As Animal Collective polish their sound, their lyrics are finally becoming intelligible, and Portner and Lennox are revealing a few things about themselves. They demonstrate that they can be awkward lyricists (try to find all the problems in the following line: “I don’t want to seem like I care about material things, like a social status”). But more importantly, they reveal that they aren’t the sorts of hippie bohemians you might expect. On the lead single, “My Girls,” Lennox sings about wanting to work hard to provide for his daughters. Most of the songs are ecstatic celebrations of simple pleasure, like walking around with a loved one on a warm summer night on “Summertime Clothes,” or the titular sense on “Taste.” These aren’t tortured artistes or fey hipsters. They’re nice, relatable dudes.
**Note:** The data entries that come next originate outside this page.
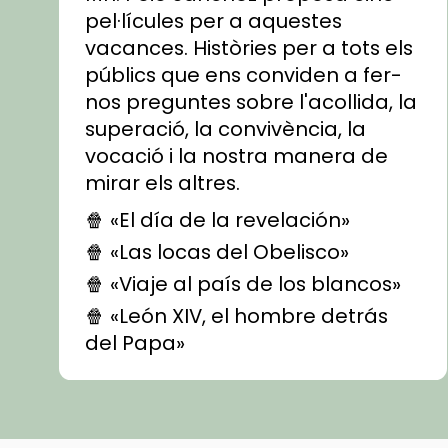
pel·lícules per a aquestes
vacances. Històries per a tots els
públics que ens conviden a fer-
nos preguntes sobre l'acollida, la
superació, la convivència, la
vocació i la nostra manera de
mirar els altres.
🍿 «El día de la revelación»
🍿 «Las locas del Obelisco»
🍿 «Viaje al país de los blancos»
🍿 «León XIV, el hombre detrás
del Papa»
🍿 «Las ovejas detectives»
▶️ Descobreix les seves
recomanacions i prepara una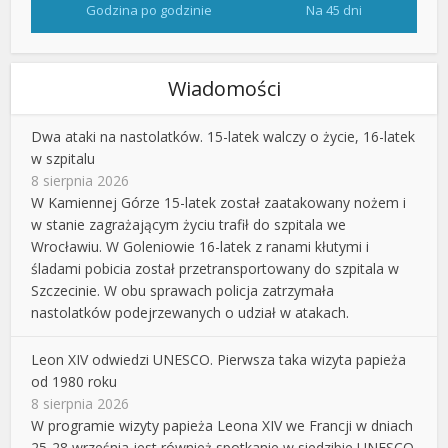
Godzina po godzinie
Na 45 dni
Wiadomości
Dwa ataki na nastolatków. 15-latek walczy o życie, 16-latek
w szpitalu
8 sierpnia 2026
W Kamiennej Górze 15-latek został zaatakowany nożem i
w stanie zagrażającym życiu trafił do szpitala we
Wrocławiu. W Goleniowie 16-latek z ranami kłutymi i
śladami pobicia został przetransportowany do szpitala w
Szczecinie. W obu sprawach policja zatrzymała
nastolatków podejrzewanych o udział w atakach.
Leon XIV odwiedzi UNESCO. Pierwsza taka wizyta papieża
od 1980 roku
8 sierpnia 2026
W programie wizyty papieża Leona XIV we Francji w dniach
25-28 września jest również spotkanie w siedzibie UNESCO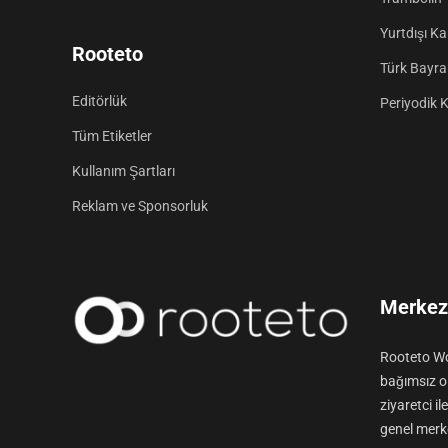
Yurtdışı K
Rooteto
Türk Bayrak
Editörlük
Periyodik 
Tüm Etiketler
Kullanım Şartları
Reklam ve Sponsorluk
Merkez 
Rooteto Wo
bağımsız ol
ziyaretci i
genel merke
It’s remarkable that AC have coherently developed their noise experiments into such elegant, accessible pop music. And given that every one of their records has been better than the last, they’re probably the most exciting band in the world right now. Honestly, it’s hard to imagine a band this eccentric getting much more popular. But if you played me one of their early experimental albums like “Danse Matinee” for the first time today, I would never believe that the same guys would create “Merriweather Post Pavilion” and debut at 13 on the Billboard album charts. Lots of novel things are happening this month, so in the spirit of our New Era of Hope and Change, let’s hope that Animal Collective can be pop stars.